The charges do not indicate a possible motive.
According to the charges:
Just before 3 p.m. on Oct. 12, Black Diamond police officers were dispatched to a house where CPR was being performed on a teen girl. A man identified as Bittner was found kneeling by the girl on her bedroom floor. When one of the officers turned the girl on her side, she vomited.
When the officers asked Bittner what happened, police say he claimed he had given the girl a “breathing treatment” he learned while in the Navy to improve the girl’s breathing to further her interest in singing. Police say Bittner told officers he used the same treatment to ease his migraine headaches and that he soaked a washcloth with a liquid, which he put to the girl’s face for her to inhale. She immediately fell unconscious and began vomiting.
Officers retrieved an empty glass bottle with no markings and a heavily saturated cloth from a garbage can in another bedroom.
By then, medics had arrived and were getting ready to take the girl, who remained unconscious and unresponsive, to Valley Medical Center in Renton. Ten minutes later, officers learned that medics decided instead to divert to Auburn Municipal Airport so she could be airlifted to Seattle Children’s.
The charges say when an officer asked Bittner where he got the liquid he administered to the girl, he claimed a man named “John,” a co-worker at Boeing’s Auburn plant, had given it to him, though he didn’t know John’s last name and couldn’t provide a phone number for John.
The cloth and bottle found in the garbage can were submitted to the State Patrol crime lab for testing, and about a week later, on Oct. 18, Black Diamond police received the lab’s analysis that determined chloroform and acetone were present in both samples, according to charging papers.
Chloroform was historically used as an inhaled anesthetic during surgery but is now used to make other chemicals, including refrigerants, while acetone is a solvent used in paint and nail-polish removers, according to the U.S. National Library of Medicine’s website.
A search warrant was obtained for Bittner’s cellphone and computer, and police discovered several internet searches had been made on Oct. 5 about the manufacture and effects of chloroform, a week before the girl was exposed.
The charges against Bittner say the girl required an extended stay in the intensive-care unit, but don’t indicate when she was released from the hospital.

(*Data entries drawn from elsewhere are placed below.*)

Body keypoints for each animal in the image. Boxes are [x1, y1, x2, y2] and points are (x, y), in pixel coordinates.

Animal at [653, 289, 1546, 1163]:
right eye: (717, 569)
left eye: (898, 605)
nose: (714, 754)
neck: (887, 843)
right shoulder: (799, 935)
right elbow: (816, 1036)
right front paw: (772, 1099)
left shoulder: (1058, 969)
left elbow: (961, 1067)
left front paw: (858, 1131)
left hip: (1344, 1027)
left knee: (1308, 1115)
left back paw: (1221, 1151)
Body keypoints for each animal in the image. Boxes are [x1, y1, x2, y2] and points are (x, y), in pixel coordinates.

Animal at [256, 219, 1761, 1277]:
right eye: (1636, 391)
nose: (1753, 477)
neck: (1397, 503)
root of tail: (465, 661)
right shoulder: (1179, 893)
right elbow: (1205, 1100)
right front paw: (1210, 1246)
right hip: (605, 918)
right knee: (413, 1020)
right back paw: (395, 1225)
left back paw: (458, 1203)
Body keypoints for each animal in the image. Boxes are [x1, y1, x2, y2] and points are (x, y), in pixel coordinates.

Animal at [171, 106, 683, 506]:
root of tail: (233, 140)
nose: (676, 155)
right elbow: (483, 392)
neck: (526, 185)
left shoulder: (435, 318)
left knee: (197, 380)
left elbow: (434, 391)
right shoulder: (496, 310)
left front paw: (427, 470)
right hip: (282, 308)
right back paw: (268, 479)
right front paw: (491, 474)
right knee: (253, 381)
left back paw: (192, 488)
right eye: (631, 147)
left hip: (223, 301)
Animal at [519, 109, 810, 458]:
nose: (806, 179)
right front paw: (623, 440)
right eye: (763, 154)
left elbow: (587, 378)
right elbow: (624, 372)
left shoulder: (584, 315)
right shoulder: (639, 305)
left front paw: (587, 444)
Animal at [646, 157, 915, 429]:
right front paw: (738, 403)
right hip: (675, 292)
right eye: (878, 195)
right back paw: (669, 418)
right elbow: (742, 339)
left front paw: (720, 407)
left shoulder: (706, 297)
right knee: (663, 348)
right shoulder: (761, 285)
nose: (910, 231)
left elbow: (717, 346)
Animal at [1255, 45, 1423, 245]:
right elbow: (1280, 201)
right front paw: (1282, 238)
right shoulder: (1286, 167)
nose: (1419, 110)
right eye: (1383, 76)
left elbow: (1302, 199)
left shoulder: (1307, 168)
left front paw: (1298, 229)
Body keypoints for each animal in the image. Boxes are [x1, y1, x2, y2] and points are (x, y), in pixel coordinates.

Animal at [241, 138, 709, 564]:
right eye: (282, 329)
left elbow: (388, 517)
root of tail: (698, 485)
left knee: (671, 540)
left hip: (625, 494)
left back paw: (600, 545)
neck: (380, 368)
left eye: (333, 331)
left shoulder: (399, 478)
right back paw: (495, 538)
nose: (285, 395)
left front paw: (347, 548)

When police arrested Bittner at his house on Nov. 15 for violating the no-contact order, officers saw him toss his cellphone onto the kitchen floor before he was put in handcuffs, according to the officers’ declarations, which were added to the court records in the assault case. The officers applied for a warrant to search the house, believing it was likely the phone contained additional evidence, the records say.
According to court records, officers retrieved Bittner’s phone and also photographed a handwritten note they found in his bedroom that appeared to be instructions to stop the girl from talking to anyone about Bittner. Court documents did not include more details about that note.
Note: This story has been updated to further protect the identity of the juvenile victim.